La acumulación de argón en las rocas permite determinar la edad de las mismas, tengan éstas sólo 50.000 años o remonten su origen a la época de formación de la Tierra, la Luna y los meteoritos.
Una de las características genuinamente humanas es la del reconocimiento del paso del tiempo. Conciencia que lleva al hombre a interrogarse por la edad de las cosas que le rodean y por sí mismo, por el origen de las montañas que quizá divisa desde la ventana de su casa, por el tiempo que lleva girando la Luna en tomo a la Tierra y por múltiples cuestiones más de idéntico tenor. Pero tal vez más interesantes que las respuestas que se den a tales preguntas sean los métodos que el hombre ha ingeniado para responderlas.

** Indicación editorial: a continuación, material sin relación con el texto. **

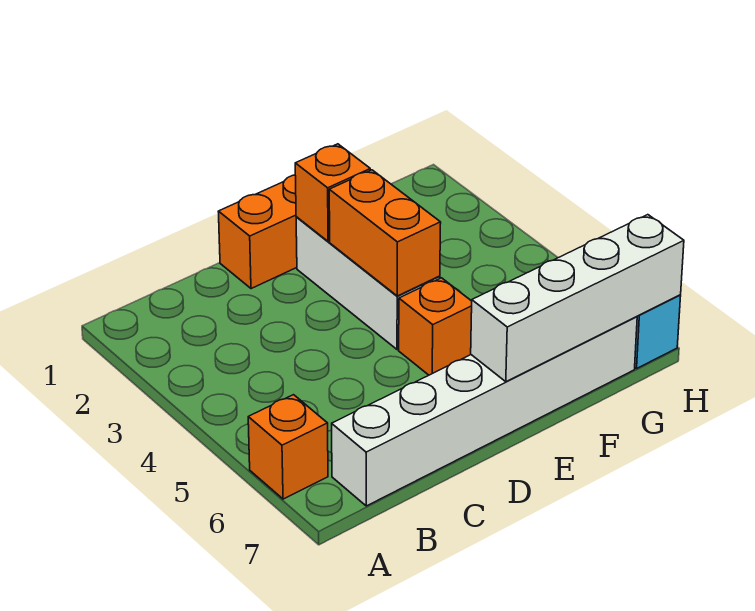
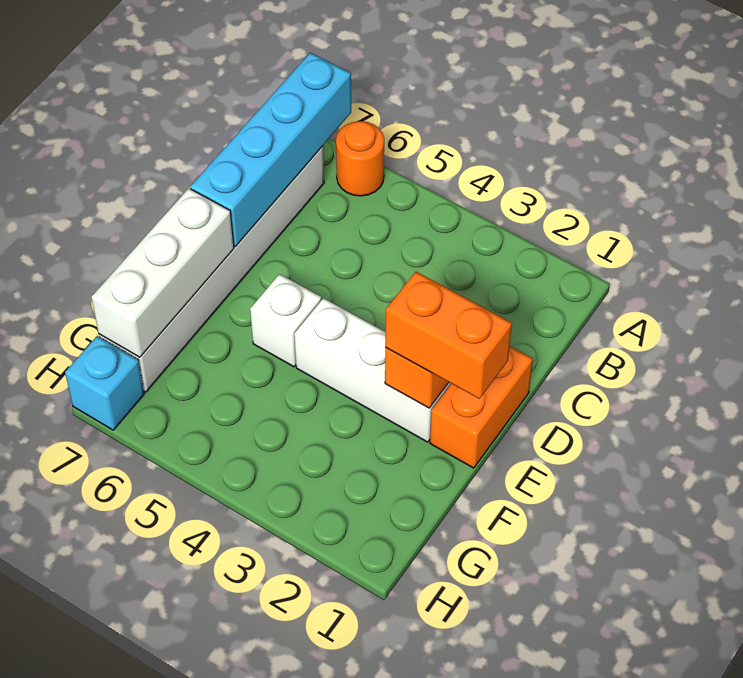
orange brick A6 level 1 -> orange round brick A6 level 1
none -> cyan brick A7:D7 level 2
orange brick E3:E4 level 2 -> orange brick E1:E2 level 3
orange brick E5 level 1 -> white brick E5 level 1
white brick E7:H7 level 2 -> white brick E7:G7 level 2

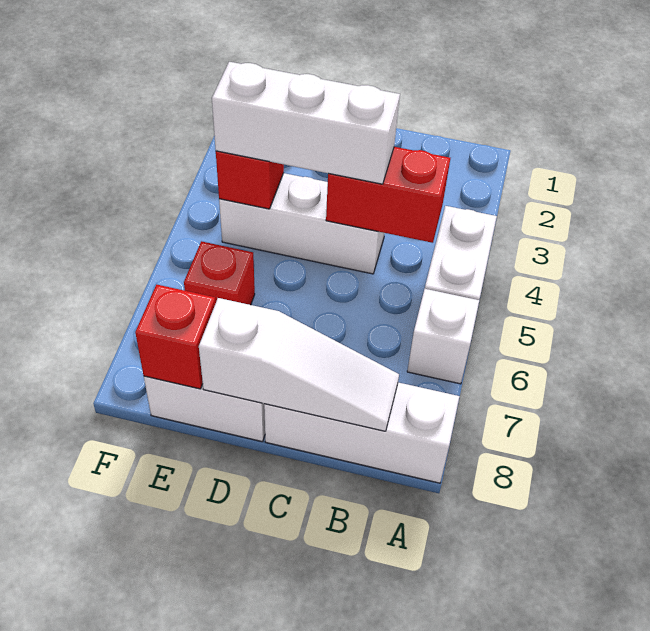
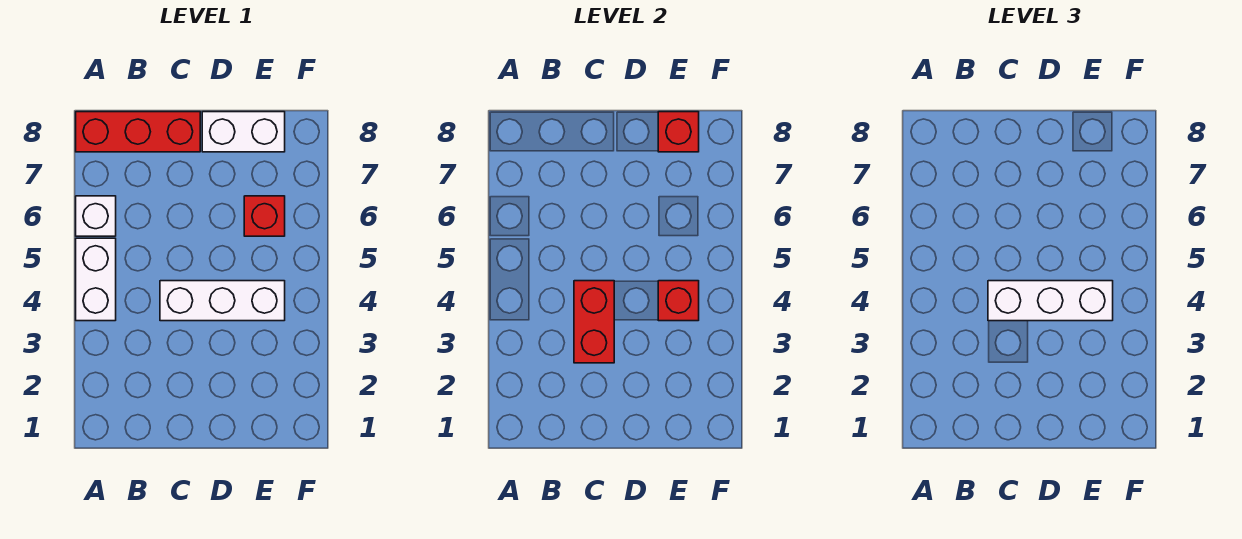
white brick A8:C8 level 1 -> red brick A8:C8 level 1
red brick B4:C4 level 2 -> red brick C3:C4 level 2
white slope B8:D8 level 2 top D -> none

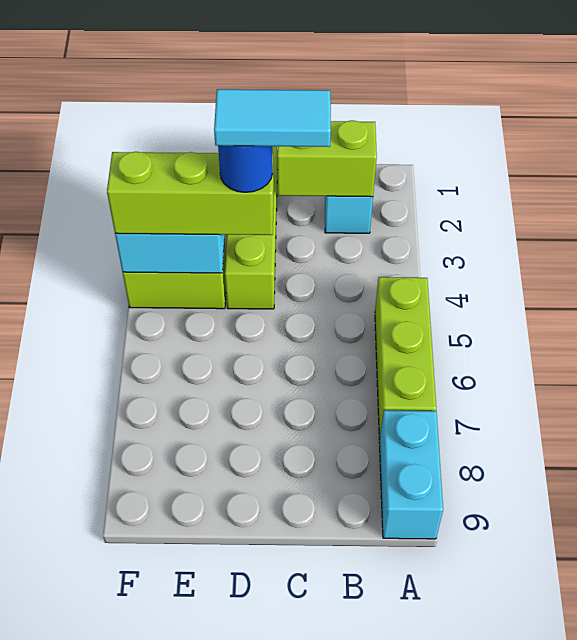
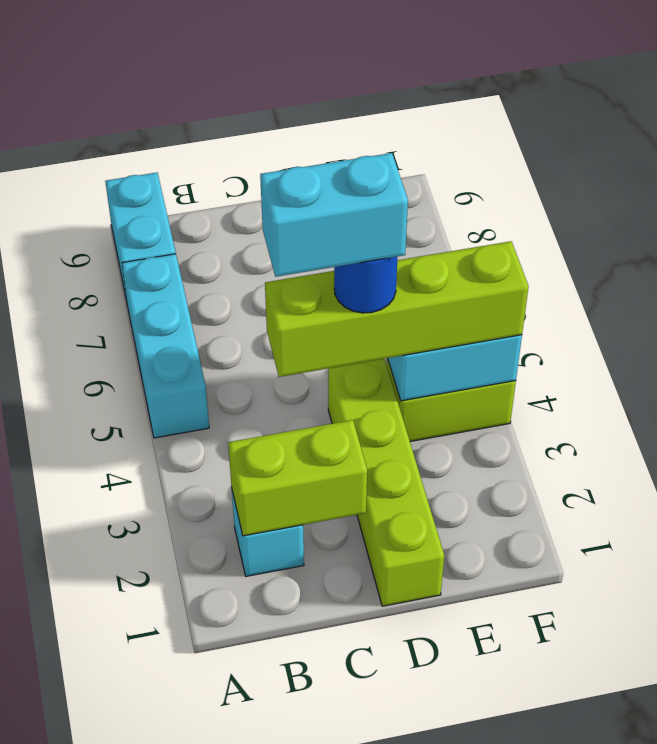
lime brick A5:A7 level 1 -> cyan brick A5:A7 level 1
cyan tile C4:D4 level 5 -> cyan brick C4:D4 level 5
lime brick D4:F4 level 3 -> lime brick C4:F4 level 3

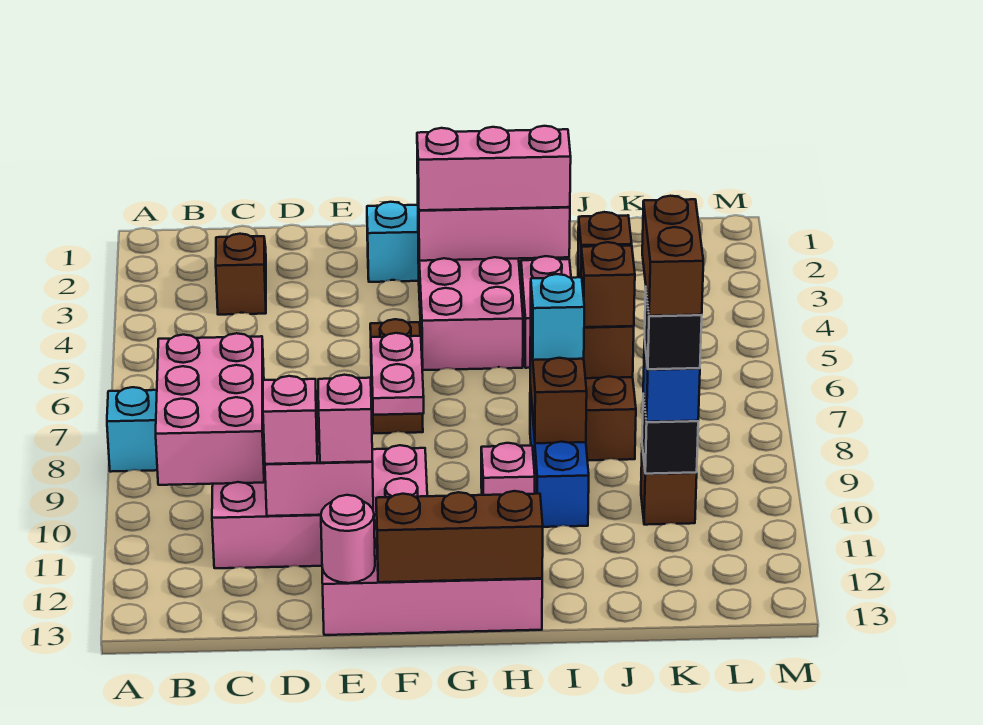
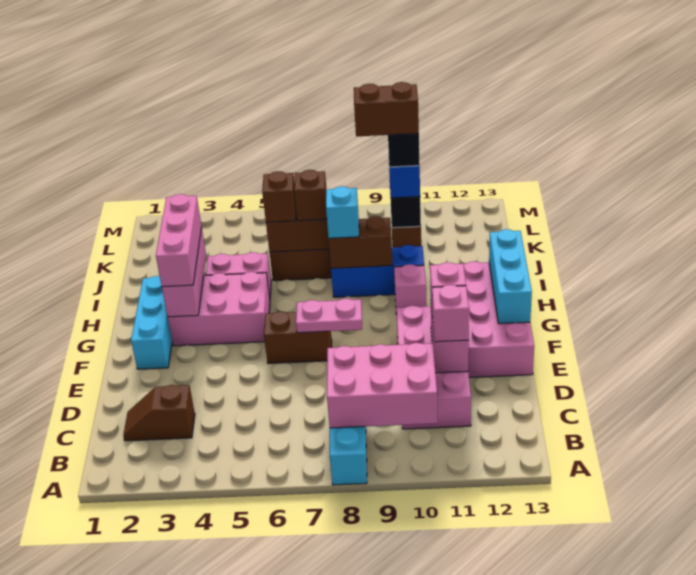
pink round brick E13 level 2 -> none
brown brick F13:H13 level 2 -> cyan brick F13:H13 level 2

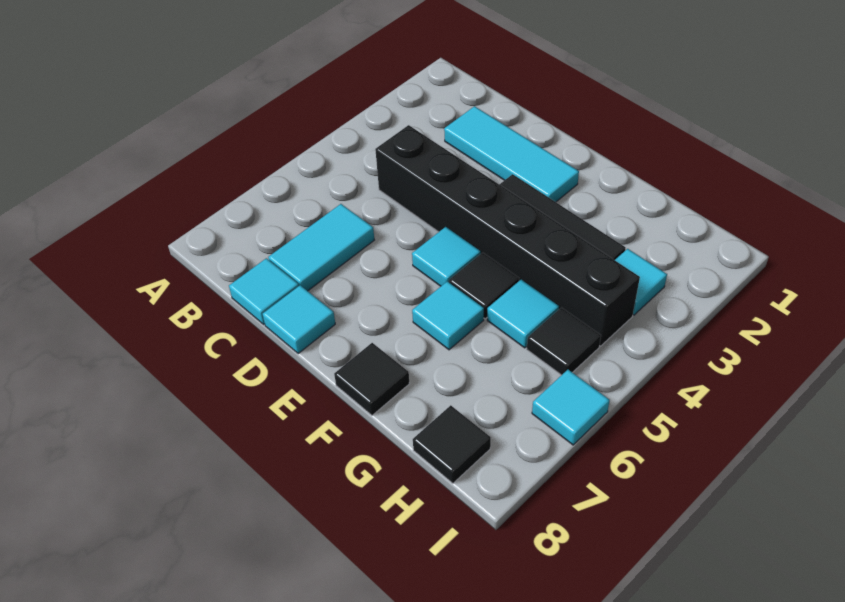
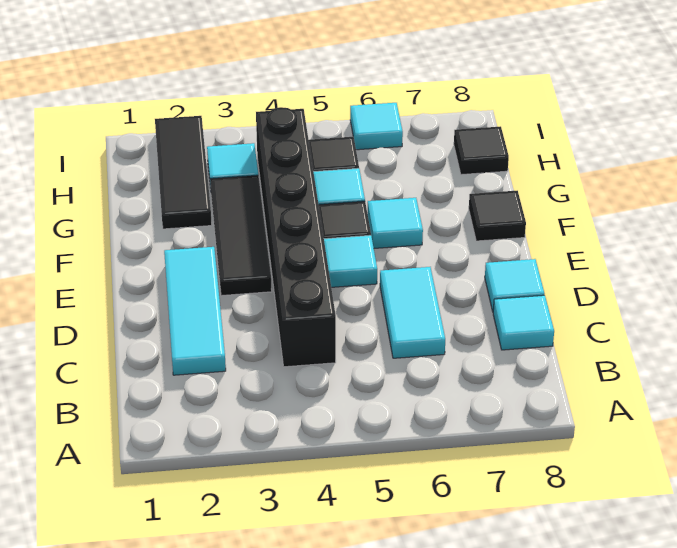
cyan tile C6:C7 level 1 -> cyan tile C6:D6 level 1
none -> black tile G2:I2 level 1

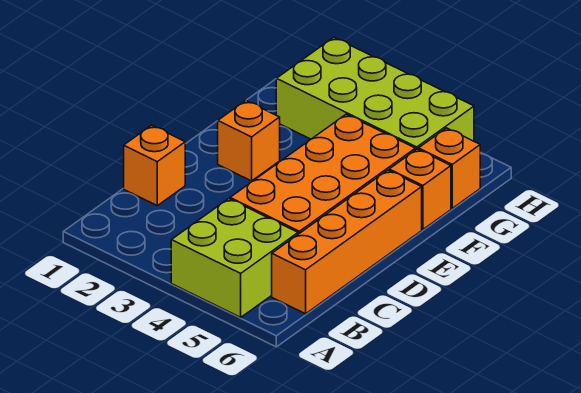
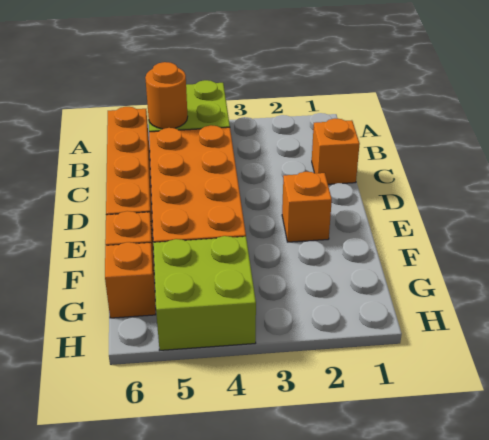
none -> orange round brick B5 level 2
lime brick G2:H5 level 1 -> lime brick G4:H5 level 1

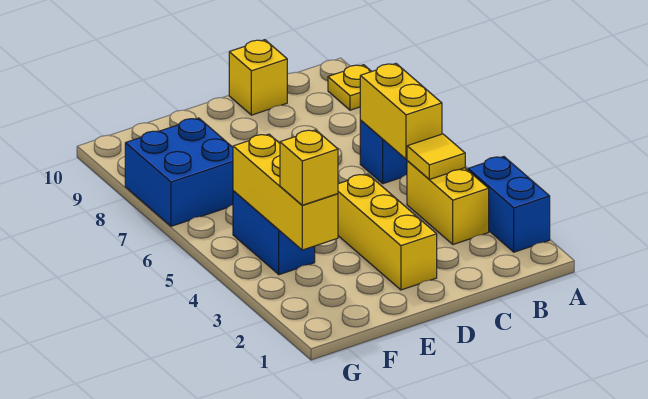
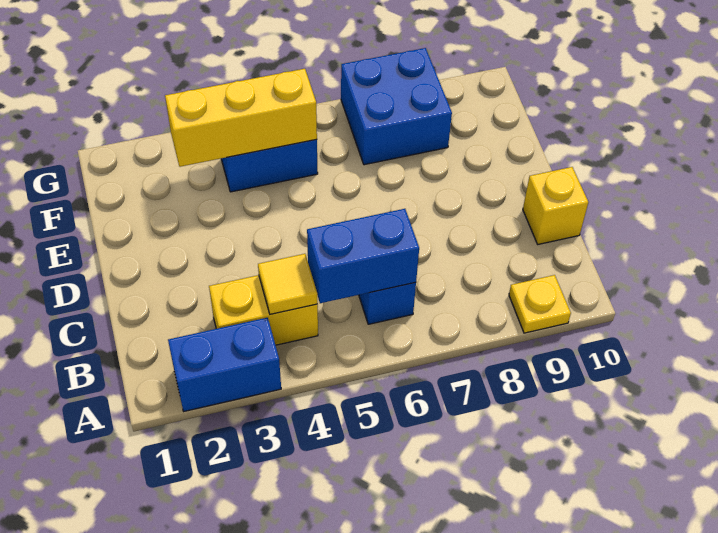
yellow brick B5:B6 level 2 -> blue brick B5:B6 level 2
yellow brick D2:D4 level 1 -> none
yellow brick F3 level 3 -> none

A mediados del siglo pasado, por no volver la mirada más atrás, Lord Kelvin afirmaba que la Tierra no podía tener más de 100 millones de años. Calculó esa edad suponiendo un enfriamiento uniforme del planeta desde su formación. Sin embargo, el descubrimiento de la radiactividad en las postrimerías del siglo XIX vino a revolucionar los conceptos utilizados por Lord Kelvin. A principios de nuestro siglo se comprobó que la radiactividad natural de las rocas producía calor y, por consiguiente, no podía considerarse la Tierra un cuerpo en proceso de enfriamiento. La importancia del descubrimiento de la radiactividad no estribaba sólo en su poder generador de calor, sino que dotó también al hombre de una herramienta muy útil: un reloj natural.